Como mujer me gustaría explicar algo que es probable que poca gente entienda debido a su complejidad: que te griten por la calle guarrerías no hace que nos sintamos mejor ni que nos entren unas inexplicables ganas de tener sexo con la persona que acaba de ladrarnos el desafortunado “piropo”. Para que lo entienda el que se quiera dar por aludido, es una sensación similar a la pasear desnuda por una pocilga cubierta de mermelada y que los cerdos saliven a tu paso mientras te miran con deseo, porque añado, que nos miren de arriba abajo como si fuéramos una Harley tampoco nos produce deseo.

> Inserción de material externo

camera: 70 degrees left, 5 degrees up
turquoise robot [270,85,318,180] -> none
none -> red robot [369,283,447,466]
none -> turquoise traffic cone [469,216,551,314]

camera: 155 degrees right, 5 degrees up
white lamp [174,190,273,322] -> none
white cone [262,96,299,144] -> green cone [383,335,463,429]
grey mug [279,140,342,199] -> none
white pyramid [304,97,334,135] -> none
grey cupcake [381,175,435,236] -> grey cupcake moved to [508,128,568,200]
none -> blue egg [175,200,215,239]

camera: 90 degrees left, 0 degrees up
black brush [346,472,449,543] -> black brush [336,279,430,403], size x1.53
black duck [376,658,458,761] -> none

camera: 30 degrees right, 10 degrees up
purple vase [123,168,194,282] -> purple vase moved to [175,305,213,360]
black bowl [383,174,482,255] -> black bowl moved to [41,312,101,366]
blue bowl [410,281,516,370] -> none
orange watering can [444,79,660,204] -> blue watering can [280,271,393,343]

Parecía que estaba haciendo el camino desde mi casa a la oficina en paz cuando esta mañana he pasado delante de estos dos ejecutivos y en voz alta han dicho “Las chicas de Minesota estan buenísimas”. Me gustaría tener la compostura para recordarles que algún día podríamos estar uno frente al otro en un entorno profesional, y que este tipo de interacción me haría imposible ser objetiva y tratarlo profesionalmente mucho menos sentir respeto hacia ellos. Pero mientras tanto, él tiene mi tarjeta y una breve conversación sobre por qué hacer ese tipo de comentarios a las mujeres hace que no se sientan cómodas.